#### [Exercise brief]
Retype the following lines character for character, keeping every line break in place.

*** Provided records Section Begins ***

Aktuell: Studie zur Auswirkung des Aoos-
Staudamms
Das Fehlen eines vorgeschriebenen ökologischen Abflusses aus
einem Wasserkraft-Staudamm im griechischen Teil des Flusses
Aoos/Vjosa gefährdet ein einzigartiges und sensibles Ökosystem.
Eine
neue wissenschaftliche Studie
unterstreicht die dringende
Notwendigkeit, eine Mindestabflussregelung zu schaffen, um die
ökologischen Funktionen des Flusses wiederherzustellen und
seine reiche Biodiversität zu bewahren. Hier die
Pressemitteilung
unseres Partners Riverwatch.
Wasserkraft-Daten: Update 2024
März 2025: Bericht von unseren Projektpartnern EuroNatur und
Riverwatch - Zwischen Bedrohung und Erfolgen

*** Provided records Section Ends ***

#### [Solution to this task]
Aktuell: Studie zur Auswirkung des Aoos-
Staudamms
Das Fehlen eines vorgeschriebenen ökologischen Abflusses aus
einem Wasserkraft-Staudamm im griechischen Teil des Flusses
Aoos/Vjosa gefährdet ein einzigartiges und sensibles Ökosystem.
Eine
neue wissenschaftliche Studie
unterstreicht die dringende
Notwendigkeit, eine Mindestabflussregelung zu schaffen, um die
ökologischen Funktionen des Flusses wiederherzustellen und
seine reiche Biodiversität zu bewahren. Hier die
Pressemitteilung
unseres Partners Riverwatch.
Wasserkraft-Daten: Update 2024
März 2025: Bericht von unseren Projektpartnern EuroNatur und
Riverwatch - Zwischen Bedrohung und Erfolgen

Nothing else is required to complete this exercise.